Input data:

────

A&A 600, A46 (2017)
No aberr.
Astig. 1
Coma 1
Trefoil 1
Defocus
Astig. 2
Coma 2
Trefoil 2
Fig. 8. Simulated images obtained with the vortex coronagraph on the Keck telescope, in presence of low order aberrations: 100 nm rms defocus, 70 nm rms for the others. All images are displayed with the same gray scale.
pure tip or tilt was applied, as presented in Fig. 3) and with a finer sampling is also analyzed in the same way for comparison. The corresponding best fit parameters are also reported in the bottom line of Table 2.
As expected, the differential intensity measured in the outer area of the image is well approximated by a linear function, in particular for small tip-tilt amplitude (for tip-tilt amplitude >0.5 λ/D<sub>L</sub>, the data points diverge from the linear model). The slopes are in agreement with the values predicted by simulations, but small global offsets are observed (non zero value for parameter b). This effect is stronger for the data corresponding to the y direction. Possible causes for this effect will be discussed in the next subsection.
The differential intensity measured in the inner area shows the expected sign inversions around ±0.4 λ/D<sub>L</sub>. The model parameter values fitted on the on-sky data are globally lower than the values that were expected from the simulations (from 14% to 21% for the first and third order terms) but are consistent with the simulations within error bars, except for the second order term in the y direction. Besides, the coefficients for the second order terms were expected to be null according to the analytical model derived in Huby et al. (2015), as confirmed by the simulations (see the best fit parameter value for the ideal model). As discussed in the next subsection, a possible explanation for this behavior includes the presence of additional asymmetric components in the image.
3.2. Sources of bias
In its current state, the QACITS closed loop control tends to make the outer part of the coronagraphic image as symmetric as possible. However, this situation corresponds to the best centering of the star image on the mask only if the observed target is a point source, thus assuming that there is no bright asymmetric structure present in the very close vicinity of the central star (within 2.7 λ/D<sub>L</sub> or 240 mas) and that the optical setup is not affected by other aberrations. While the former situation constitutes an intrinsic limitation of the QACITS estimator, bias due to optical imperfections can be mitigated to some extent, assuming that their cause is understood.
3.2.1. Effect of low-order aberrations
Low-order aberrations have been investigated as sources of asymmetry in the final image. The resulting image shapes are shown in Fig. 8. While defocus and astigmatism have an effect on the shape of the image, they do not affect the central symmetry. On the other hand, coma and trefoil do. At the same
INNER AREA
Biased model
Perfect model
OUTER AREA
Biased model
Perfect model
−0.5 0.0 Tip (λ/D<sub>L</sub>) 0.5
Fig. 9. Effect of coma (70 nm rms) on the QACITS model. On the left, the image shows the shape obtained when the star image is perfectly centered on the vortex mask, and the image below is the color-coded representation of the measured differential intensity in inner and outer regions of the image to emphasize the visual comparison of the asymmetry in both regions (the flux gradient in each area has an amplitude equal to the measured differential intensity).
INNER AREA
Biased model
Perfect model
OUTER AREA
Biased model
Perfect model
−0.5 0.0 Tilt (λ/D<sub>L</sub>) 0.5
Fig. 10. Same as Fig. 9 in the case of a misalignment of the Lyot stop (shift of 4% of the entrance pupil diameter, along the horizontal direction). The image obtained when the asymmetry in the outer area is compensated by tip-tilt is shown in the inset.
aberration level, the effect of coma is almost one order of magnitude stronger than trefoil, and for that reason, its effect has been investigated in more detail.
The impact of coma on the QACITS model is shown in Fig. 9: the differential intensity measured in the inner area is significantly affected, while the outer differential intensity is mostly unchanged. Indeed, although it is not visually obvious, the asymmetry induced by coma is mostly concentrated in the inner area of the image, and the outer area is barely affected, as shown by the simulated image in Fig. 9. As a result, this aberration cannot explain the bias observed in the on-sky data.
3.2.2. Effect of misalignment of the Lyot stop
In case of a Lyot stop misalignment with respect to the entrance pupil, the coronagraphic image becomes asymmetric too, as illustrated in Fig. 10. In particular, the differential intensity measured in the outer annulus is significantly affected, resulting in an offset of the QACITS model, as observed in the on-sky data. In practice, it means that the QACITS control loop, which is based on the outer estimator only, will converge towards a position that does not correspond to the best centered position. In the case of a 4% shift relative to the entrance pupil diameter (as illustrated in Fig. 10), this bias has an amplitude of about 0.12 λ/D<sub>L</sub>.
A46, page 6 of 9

────

Problem:
For each record above, write it out again exactly.

Solution to this problem:
A&A 600, A46 (2017)
No aberr.
Astig. 1
Coma 1
Trefoil 1
Defocus
Astig. 2
Coma 2
Trefoil 2
Fig. 8. Simulated images obtained with the vortex coronagraph on the Keck telescope, in presence of low order aberrations: 100 nm rms defocus, 70 nm rms for the others. All images are displayed with the same gray scale.
pure tip or tilt was applied, as presented in Fig. 3) and with a finer sampling is also analyzed in the same way for comparison. The corresponding best fit parameters are also reported in the bottom line of Table 2.
As expected, the differential intensity measured in the outer area of the image is well approximated by a linear function, in particular for small tip-tilt amplitude (for tip-tilt amplitude >0.5 λ/D<sub>L</sub>, the data points diverge from the linear model). The slopes are in agreement with the values predicted by simulations, but small global offsets are observed (non zero value for parameter b). This effect is stronger for the data corresponding to the y direction. Possible causes for this effect will be discussed in the next subsection.
The differential intensity measured in the inner area shows the expected sign inversions around ±0.4 λ/D<sub>L</sub>. The model parameter values fitted on the on-sky data are globally lower than the values that were expected from the simulations (from 14% to 21% for the first and third order terms) but are consistent with the simulations within error bars, except for the second order term in the y direction. Besides, the coefficients for the second order terms were expected to be null according to the analytical model derived in Huby et al. (2015), as confirmed by the simulations (see the best fit parameter value for the ideal model). As discussed in the next subsection, a possible explanation for this behavior includes the presence of additional asymmetric components in the image.
3.2. Sources of bias
In its current state, the QACITS closed loop control tends to make the outer part of the coronagraphic image as symmetric as possible. However, this situation corresponds to the best centering of the star image on the mask only if the observed target is a point source, thus assuming that there is no bright asymmetric structure present in the very close vicinity of the central star (within 2.7 λ/D<sub>L</sub> or 240 mas) and that the optical setup is not affected by other aberrations. While the former situation constitutes an intrinsic limitation of the QACITS estimator, bias due to optical imperfections can be mitigated to some extent, assuming that their cause is understood.
3.2.1. Effect of low-order aberrations
Low-order aberrations have been investigated as sources of asymmetry in the final image. The resulting image shapes are shown in Fig. 8. While defocus and astigmatism have an effect on the shape of the image, they do not affect the central symmetry. On the other hand, coma and trefoil do. At the same
INNER AREA
Biased model
Perfect model
OUTER AREA
Biased model
Perfect model
−0.5 0.0 Tip (λ/D<sub>L</sub>) 0.5
Fig. 9. Effect of coma (70 nm rms) on the QACITS model. On the left, the image shows the shape obtained when the star image is perfectly centered on the vortex mask, and the image below is the color-coded representation of the measured differential intensity in inner and outer regions of the image to emphasize the visual comparison of the asymmetry in both regions (the flux gradient in each area has an amplitude equal to the measured differential intensity).
INNER AREA
Biased model
Perfect model
OUTER AREA
Biased model
Perfect model
−0.5 0.0 Tilt (λ/D<sub>L</sub>) 0.5
Fig. 10. Same as Fig. 9 in the case of a misalignment of the Lyot stop (shift of 4% of the entrance pupil diameter, along the horizontal direction). The image obtained when the asymmetry in the outer area is compensated by tip-tilt is shown in the inset.
aberration level, the effect of coma is almost one order of magnitude stronger than trefoil, and for that reason, its effect has been investigated in more detail.
The impact of coma on the QACITS model is shown in Fig. 9: the differential intensity measured in the inner area is significantly affected, while the outer differential intensity is mostly unchanged. Indeed, although it is not visually obvious, the asymmetry induced by coma is mostly concentrated in the inner area of the image, and the outer area is barely affected, as shown by the simulated image in Fig. 9. As a result, this aberration cannot explain the bias observed in the on-sky data.
3.2.2. Effect of misalignment of the Lyot stop
In case of a Lyot stop misalignment with respect to the entrance pupil, the coronagraphic image becomes asymmetric too, as illustrated in Fig. 10. In particular, the differential intensity measured in the outer annulus is significantly affected, resulting in an offset of the QACITS model, as observed in the on-sky data. In practice, it means that the QACITS control loop, which is based on the outer estimator only, will converge towards a position that does not correspond to the best centered position. In the case of a 4% shift relative to the entrance pupil diameter (as illustrated in Fig. 10), this bias has an amplitude of about 0.12 λ/D<sub>L</sub>.
A46, page 6 of 9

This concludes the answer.